• _Quoted text_:
____

Greatest hits album by The Beach Boys
- Released: June 1976
- Recorded: January 31, 1963 – April 23, 1969
- Genre: Rock, pop, surf, psychedelia
- Length: 51:40
- Label: Capitol
- Producer: Nick Venet, Brian Wilson, The Beach Boys

The Beach Boys chronology
| Good Vibrations – Best of The Beach Boys (1975) | 20 Golden Greats (1976) | 15 Big Ones (1976) |

= 20 Golden Greats (The Beach Boys album) =

20 Golden Greats is a 1976 greatest hits album by the Beach Boys that was released in the UK by EMI's newly created TV advertising division. It became the second biggest selling album of the year, spending a total of 86 weeks on the UK Albums Chart and peaking at number one in July 1976, where it remained for 10 weeks.

Professional ratings
Review scores
| Source | Rating |
| The Encyclopedia of Popular Music |  |

==Track listing==
Tracklist corresponds to the original LP release. The 1987 CD reissue has some small differences, most notably the replacement of various Duophonic mixes with mono versions.

____

• _To-do list_:
1. Reproduce the 20 Golden Greats text word for word, beginning at the words "20 Golden Greats is" and stopping after "for 10 weeks.".
2. Name every genre that the 20 Golden Greats text assigns to the album.

• _Data segment_:
____

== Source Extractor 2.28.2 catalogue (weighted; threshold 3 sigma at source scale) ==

____

• _Replies_:
1.
20 Golden Greats is a 1976 greatest hits album by the Beach Boys that was released in the UK by EMI's newly created TV advertising division. It became the second biggest selling album of the year, spending a total of 86 weeks on the UK Albums Chart and peaking at number one in July 1976, where it remained for 10 weeks.

2. Rock, pop, surf, psychedelia